MATSUYAMA, Japan >> Two crew members who survived a fatal sea disaster last year involving a Japanese fishery training ship and later developed signs of post-traumatic stress disorder will be compensated for job-related suffering, the Fund for Local Government Employees' Accident Compensation said yesterday.
2 Ehime Maru crew
to get compensation
Kyodo News service
The two crew members of the Ehime Maru, which sank after being hit by the nuclear-powered submarine USS Greeneville in waters off Diamond Head in February 2001, were determined to be official disaster victims, compensation for which is equated with a labor-related disaster by the Ehime branch of the fund.
It is rare for people suffering from PTSD to have their symptoms recognized as stemming from a work-related disaster, according to the fund.
The two crew members, aged 51 and 52, were diagnosed with PTSD last year.
Local public servants who want to claim compensation from the fund must file a request that is recognized as being linked to a work-related disaster.

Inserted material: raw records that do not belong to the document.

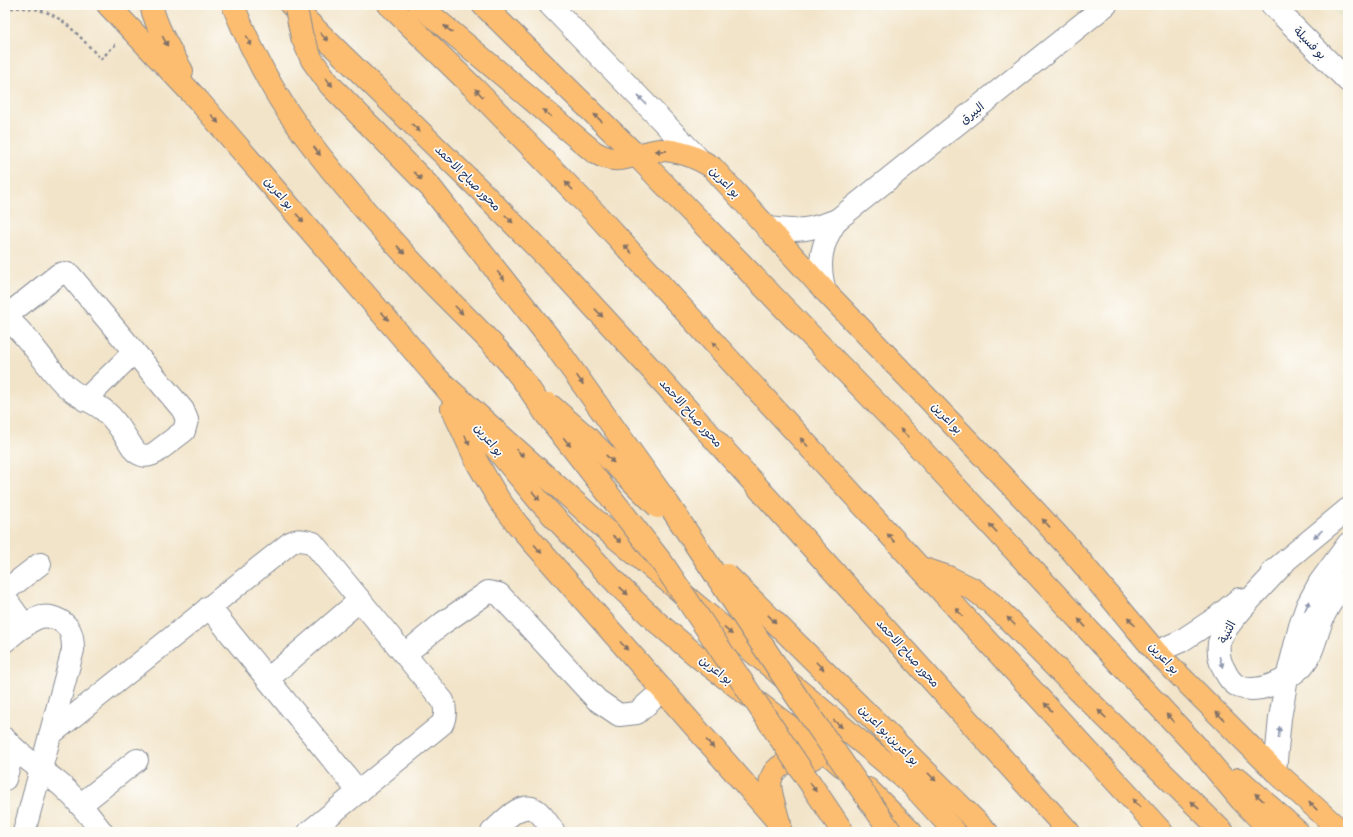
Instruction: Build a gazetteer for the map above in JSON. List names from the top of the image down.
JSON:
{
  "streets": {
    "main road": ["محور صباح الاحمد", "بو اعرين", "بو اعرين,بو اعرين"],
    "street": ["بو فسيلة", "البيرق", "الثنية"]
  },
  "crossings": [
    ["البيرق", "بو اعرين"],
    ["بو اعرين", "الثنية"]
  ]
}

The two men filed their requests in October and February, respectively, after exhibiting symptoms such as flashbacks and insomnia, according to the branch office.
The fund concluded the PTSD of the two crew members stemmed from the collision and will compensate them for the costs of their medical treatment.
The 499-ton Ehime Maru sank Feb. 9, 2001, after it was struck from below by the 6,080-ton Greeneville as it was performing a rapid-surfacing drill for civilian guests aboard. Nine people aboard the Ehime Maru, including four high school students, were lost at sea while 26 others were rescued.
Many of the survivors, however, later developed symptoms of PTSD, with 12 crew members and students officially being diagnosed with PTSD last fall.